**Selected extract**

═══

17 loops, functions, and beyond

In one of the most important contemporary theoretical models of intelligence, (Sternberg 1999) has argued that the ability to automatize, that is, to work efficiently on repeated or habitual tasks, is a key component of intelligent behavior. Solving habitual problems efficiently - whether it is making a cup of coffee, finding the shortest path to complete a shopping list in a supermarket or a series of errands across town - allows us to focus our limited resources on other challenging tasks that, in turn, may determine whether we survive, or at least prosper.

In programming, loops and functions are essential tools for making repetitive tasks simple. Simplifying your code is one of the more intellectually satisfying aspects of working in R or in any programming language.

In R, loops are supplemented by additional tools for simplifying and avoiding repetition in code, including the ‘apply’ family and the map function in purrr. Functions (and, beyond this, custom libraries) can further streamline your work.

17.1 loops

Consider the task of printing out a series of numbers. Here’s a simple example of how this could be done in a loop in R. It prints numbers between 1995 and 1998 (inclusive).

═══

**Stored data**
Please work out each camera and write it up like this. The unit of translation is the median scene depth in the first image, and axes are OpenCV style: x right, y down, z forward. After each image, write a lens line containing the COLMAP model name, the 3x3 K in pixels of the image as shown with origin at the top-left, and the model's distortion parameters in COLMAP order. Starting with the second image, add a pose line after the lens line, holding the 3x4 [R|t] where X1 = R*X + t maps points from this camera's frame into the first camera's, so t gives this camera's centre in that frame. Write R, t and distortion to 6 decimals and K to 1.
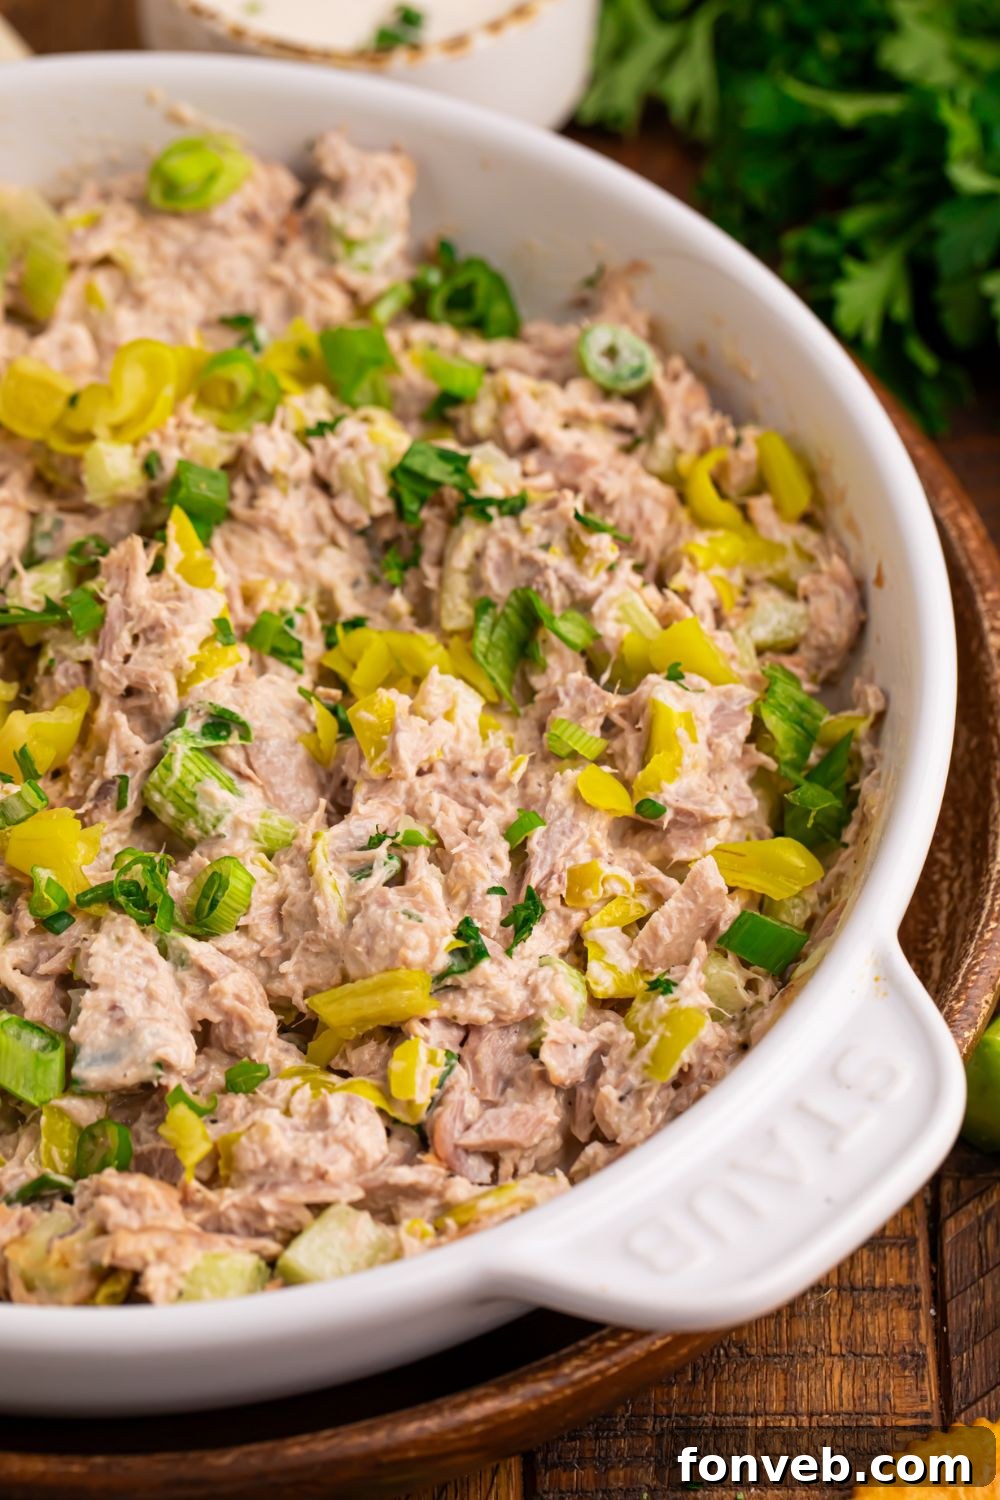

═══

**Action item**
In the text on loops and functions in R, what range of numbers does the simple loop example print?

**Answer space**
Numbers between 1995 and 1998, inclusive.